– Мать твою… – Возвышаев косо глянул на Марию и запнулся. – Мужик называется… С бабой совладать не может. – Он сел за стол и сказал иным тоном, обращаясь к Чубукову: – Запиши ему штраф в пятикратном размере от стоимости свиньи. И всем, всем! – Он поднял голову и поглядел на собравшихся активистов. – Сегодня же выдать штраф… Всем, кто забил хоть поросенка. В пятикратном размере. Деньги внести завтра же. А если кто не внесет, пеняйте на себя. И передайте на селе: завтра же начнем отбирать и распродавать имущество в счет оплаты штрафа.

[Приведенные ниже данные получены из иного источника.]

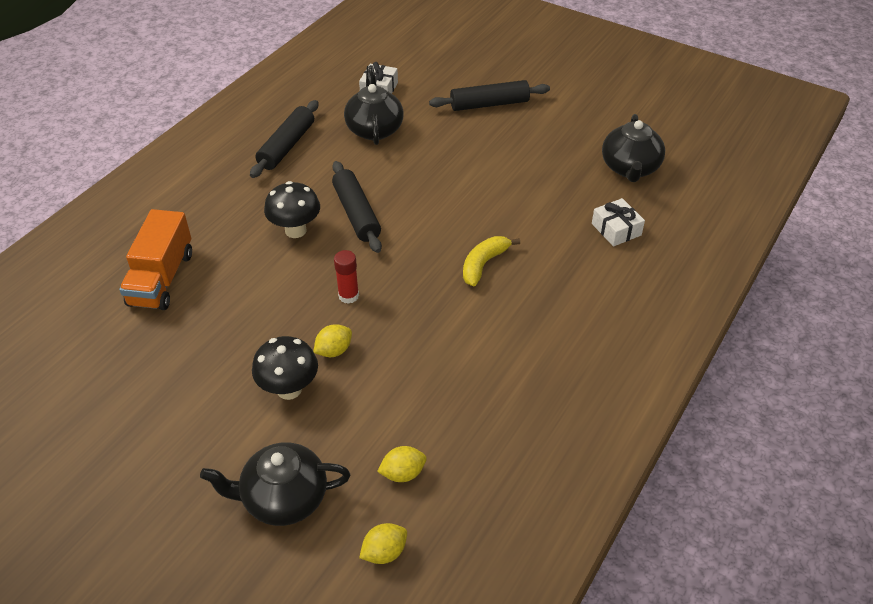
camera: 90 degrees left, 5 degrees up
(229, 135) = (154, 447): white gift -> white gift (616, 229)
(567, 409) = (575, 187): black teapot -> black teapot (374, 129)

А этого бывшего пастуха наказать сегодня же. Сейчас! Ступайте к нему всем составом, отберите лошадь. Нет, погоди! Не лошадь, а корову. Лошадь ему до весны не понадобится. А вот пусть без коровы поживет, сукин сын. Взять корову. А если окажет сопротивление, арестовать и посадить в кладовую к Миронову. Ясная задача?

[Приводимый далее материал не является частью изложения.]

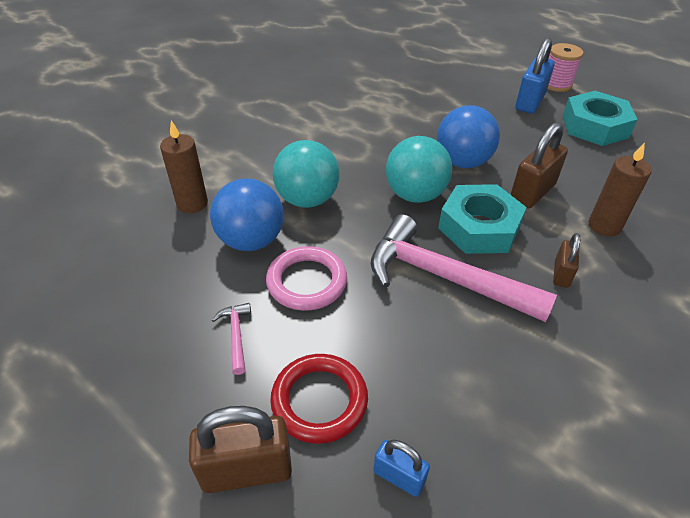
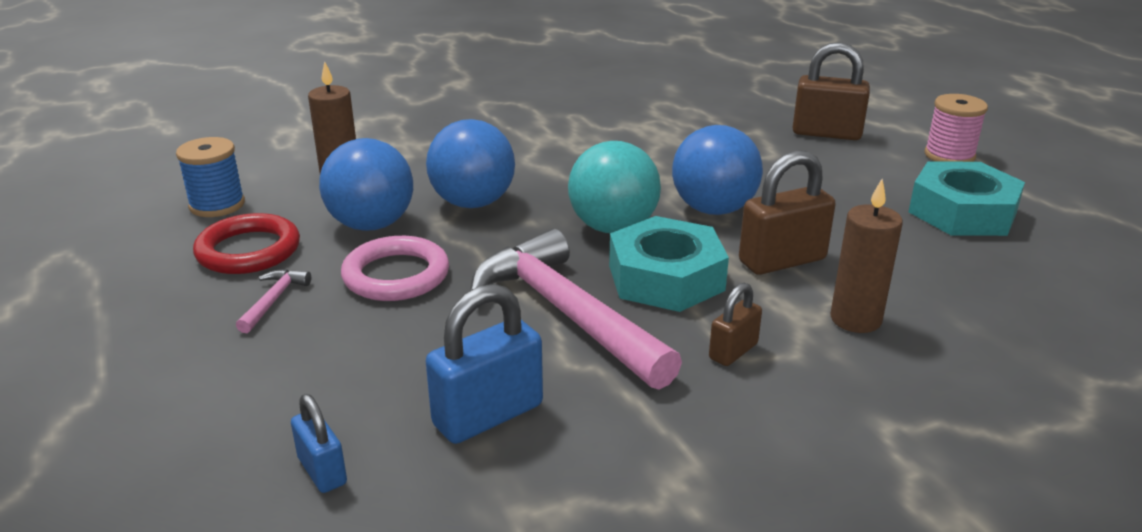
camera: 25 degrees right, 15 degrees down
(113, 257) = (217, 205): none -> blue spool
(247, 470) = (173, 411): brown padlock -> brown padlock (826, 133)
(307, 199) = (473, 203): turquoise ball -> blue ball
(319, 400) = (304, 379): red ring -> red ring (248, 250)
(529, 102) = (883, 167): blue padlock -> blue padlock (488, 415)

Активисты покашливали, двигали валенками, но молчали.
– Мне можно домой идти? – спросил Акимов. – У меня своих дел невпроворот.
– Нет, нельзя, – отрезал Возвышаев. – Пойдешь вместе со всеми. Это тебе наглядная агитация. Пример будет, как надо потрошить толстосумов. Завтра и за твоих примемся.
– Чубуков, Радимов, приглядывайте, чтобы все было как надо. И без пощады! В случае чего составляйте протокол и сюда его, в холодную. Проверьте наличность хлеба. Лишний отобрать. Ступайте! И вы идите, – сказал он Марии. – Вон, берите пример с Доброхотова. Он настоящий боец-комсомолец. Идите!
Шли толпой, молча, как на похороны. Даже Доброхотов, чуть забегавший вперед, с опаской оглядывался на сурово насупленных Чубукова и Радимова, пытался угадать – о чем они думают, хотел спросить – не прибавить ли шагу? Но побаивался рассердить их и тоже помалкивал.
На краю Веретья их встретила целая ватага ребятни и собак; словно по команде, забрехали собаки, забегая в хвост этой процессии, а ребятишки, охватившие ее по бокам, вприпрыжку носились вдоль по улице и голосили:
– Пастуха идут кулачить! Пастуха трясти идут…
Из домов, с подворий, от амбаров потянулись за активистами мужики и бабы, шли назерком, держались на почтительном отдалении; кто семечки лузгал, кто был с лопатой деревянной, кто с вилами, кто с граблями. Негромко переговаривались:
– Свиней описывать, что ля?
– Говорят, к Рагулину, хлеб отбирать.
– Он вроде бы в лес уехал.
– Будто вернулся утром. Один, без лошадей.
– Лошадей-то продал…
– Кто их теперь купит?
– За бесценок возьмут.
Доброхотов свернул к пятистенному дому, обшитому тесом, с резными наличниками и звонко крикнул:
– А вот и Рагулин. Зайдем, товарищи!
Между кирпичной кладовой и домом стояли тесовые ворота и глухая высокая калитка, набранная в косую клетку. Чубуков подошел первым к калитке, взялся за литое медное кольцо и громыхнул щеколдой.
– Кто там? – донеслось басовито с подворья.
– Открывай ворота! – крикнул Чубуков.
– И в калитку пройдетя. Чай, не званые гости, – отвечал все тот же густой бас.
Чубуков толкнул плечом калитку – она оказалась не запертой. Вошли гуськом на подворье. Хозяин с вилами в руках, в расстегнутом овчинном полушубке, в новеньких лаптях – онучи белые по колена, подбирал овсяную солому. Гостей незваных встретил спокойно, будто ожидал их, – ни один мускул не дрогнул на темном, изрытом глубокими морщинами лице.
– Где ваши лошади и коровы? – спросил Чубуков.
– У меня одна лошадь и одна корова. Вон, в хлеву стоят.
– Врешь! У тебя было две коровы и три лошади.